**Reading text**
#####
"It’s an interesting time to be a photographer in Britain," says McDiarmid, whose latest series has just been published as a book and goes on show at the Martin Parr Foundation on 31 January
“The term ‘Britishness’ has changed so much over the last ten years, I don’t really know what it means anymore to say ‘I’m British,’” observes Scottish photographer Niall McDiarmid, who has spent almost a decade photographing people in the street across Britain.
Raised in Aberfeldy, a small village in Scotland, he first became interested in photography after seeing the stories his grandfather wrote and sometimes shot for a local newspaper. After studying Engineering at university he landed a job as a reporter, like his grandfather writing and occasionally taking photographs. But his interest in photography piqued, he went on to study Photojournalism at the London College of Printing in 1993, and has been working as a freelance photographer in London ever since.
In 2011 he started work on his latest series, Town to Town, which has just been published as a book and which will be shown at the Martin Parr Foundation in Bristol, UK from 31 January-12 May. Initially focussing on London, it soon expanded beyond the capital city and ended up covering 200 towns, tracing a journey around Britain and its diverse inhabitants.
“Most of the work was done on trains,” McDiarmid tells BJP. “I’d search for cheap tickets available online and catch a train out of London early every Saturday. Then, because it’s expensive to stay away, I’d come back on a really late night train crawling into London after a day somewhere up North. Other times, I’ll just turn up at Clapham Junction and see wherever’s cheap to travel on that day and jump on the train.”
The towns that interest McDiarmid are not the ones you might expect – he’s interested in the small scale and the overlooked, “market towns in the Midlands; places like Rugby, Northampton and Milton Keynes; places that haven’t necessarily been documented so well”. The resulting portraits are reminiscent of August Sanders’ ethnographic portraits of 20th century Germans and, like Sanders’ images, will serve as an enduring visual record of our time. But far from the monochrome, slightly austere portraits that Sanders shot, McDiarmid’s images burst with colour and light.
“When I began this project, I realised that it’s all very well to do street portraits, but you really have to have a distinctive style,” he says. “I’m looking to go to an area, town, city, and meet a group of people or an individual that represents that particular town. And I’m very keen in doing that in my own way, which involves colour, shape and pattern.
“With street photography, there’s a huge amount of luck, serendipity – whatever you call it, so I’m very interested in trying to find somebody that will fit into a situation or space that enhances what they’re wearing or how they look,” he adds. “Britain’s never been featured that well in colour, especially for people looking in from abroad, so photographing Britain in brighter colours is something I’m very interested in.”
McDiarmid is also less interested in categorising people by type than his predecessor, preferring to give a more general overview of the country at this point in time. His captions simply state where and when the photographs were taken, without attempting to say anything about the people depicted in them.
He typically aims to shoot two to three shots per person, and takes a philosophical view of the ones that don’t work out. “If it doesn’t happen, so be it,” he says. “There are plenty of other people out there [to photograph].
#####
**Study material**
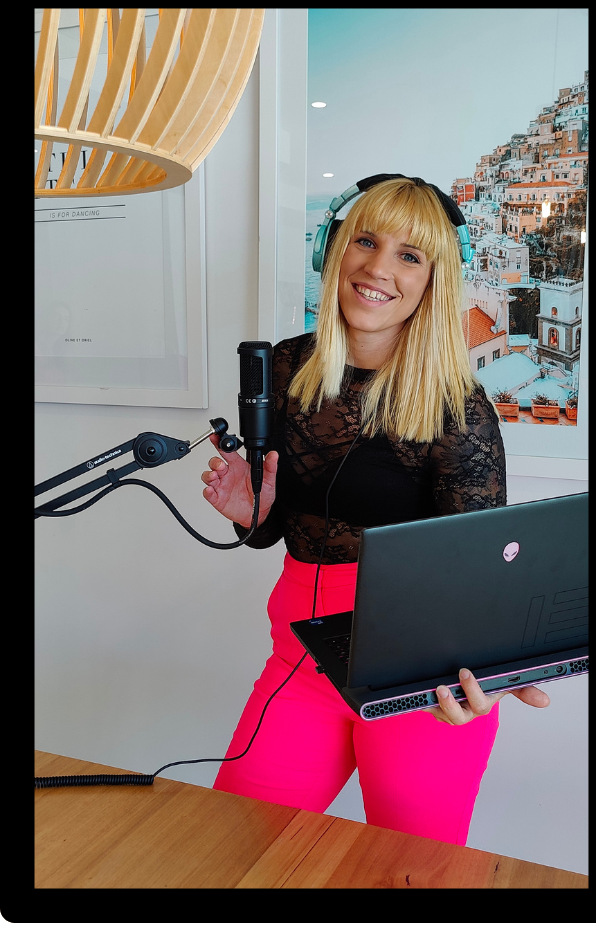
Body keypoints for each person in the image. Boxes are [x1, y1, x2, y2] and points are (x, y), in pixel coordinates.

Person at [200, 176, 549, 845]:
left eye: (409, 256)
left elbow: (482, 574)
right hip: (298, 662)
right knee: (236, 849)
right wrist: (254, 512)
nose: (377, 267)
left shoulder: (458, 406)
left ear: (432, 281)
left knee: (412, 874)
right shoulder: (283, 368)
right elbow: (280, 529)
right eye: (365, 240)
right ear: (332, 250)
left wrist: (500, 670)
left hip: (421, 682)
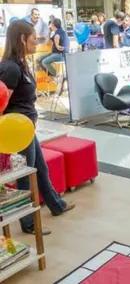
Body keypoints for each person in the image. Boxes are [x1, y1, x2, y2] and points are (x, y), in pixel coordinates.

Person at [0, 21, 75, 235]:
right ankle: (28, 223)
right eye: (34, 37)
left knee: (40, 168)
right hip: (17, 132)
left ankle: (56, 205)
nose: (38, 40)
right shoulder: (10, 69)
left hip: (26, 128)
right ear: (23, 39)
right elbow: (2, 103)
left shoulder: (20, 64)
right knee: (26, 175)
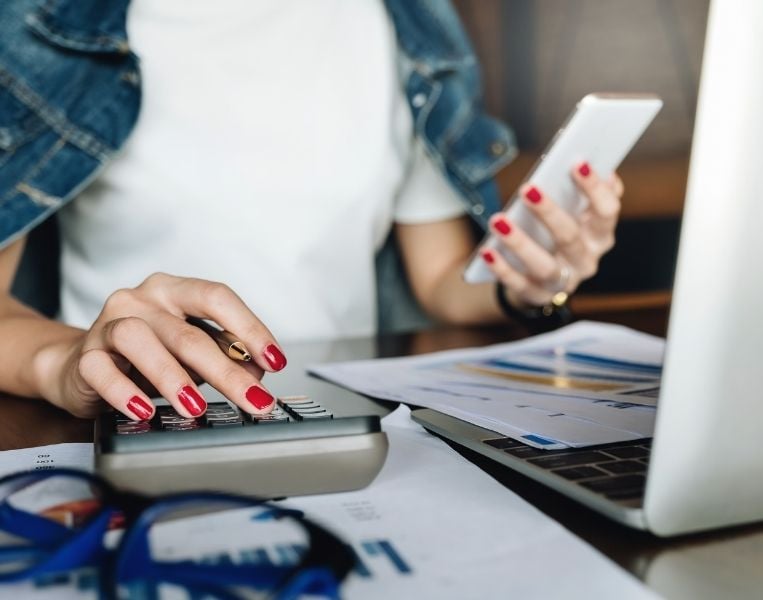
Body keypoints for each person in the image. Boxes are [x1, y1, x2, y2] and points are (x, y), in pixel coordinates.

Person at [0, 0, 623, 423]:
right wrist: (69, 362)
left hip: (347, 421)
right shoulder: (38, 25)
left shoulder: (410, 21)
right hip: (133, 420)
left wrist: (527, 278)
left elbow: (439, 282)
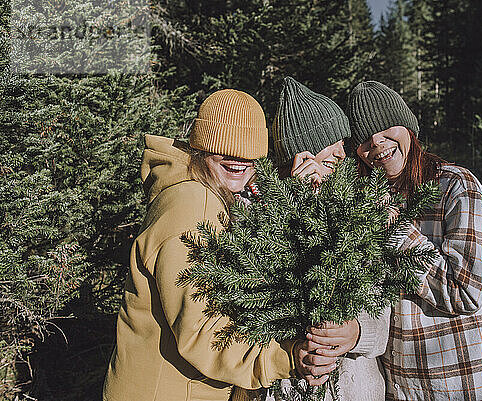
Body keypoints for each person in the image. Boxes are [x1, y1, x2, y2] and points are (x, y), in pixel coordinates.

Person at [102, 89, 335, 401]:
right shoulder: (192, 208)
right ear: (201, 147)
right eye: (223, 147)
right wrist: (286, 357)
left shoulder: (209, 196)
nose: (238, 159)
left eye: (248, 152)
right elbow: (203, 331)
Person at [310, 81, 482, 401]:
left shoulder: (456, 187)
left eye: (384, 128)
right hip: (403, 390)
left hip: (468, 387)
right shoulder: (365, 203)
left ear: (408, 126)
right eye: (364, 138)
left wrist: (395, 228)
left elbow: (463, 291)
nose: (376, 144)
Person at [269, 76, 391, 401]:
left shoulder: (361, 210)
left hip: (357, 390)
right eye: (330, 151)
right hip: (291, 388)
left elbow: (382, 317)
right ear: (302, 158)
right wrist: (294, 203)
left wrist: (357, 333)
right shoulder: (268, 215)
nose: (342, 158)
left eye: (342, 147)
#####
**Activity**
Using the article on Niall McDiarmid's Town to Town series, explain in one to three sentences why he wants to photograph Britain in brighter colors.

**Response to the exercise**
He says Britain has never been featured that well in color, especially for people looking in from abroad. That is why photographing Britain in brighter colors interests him.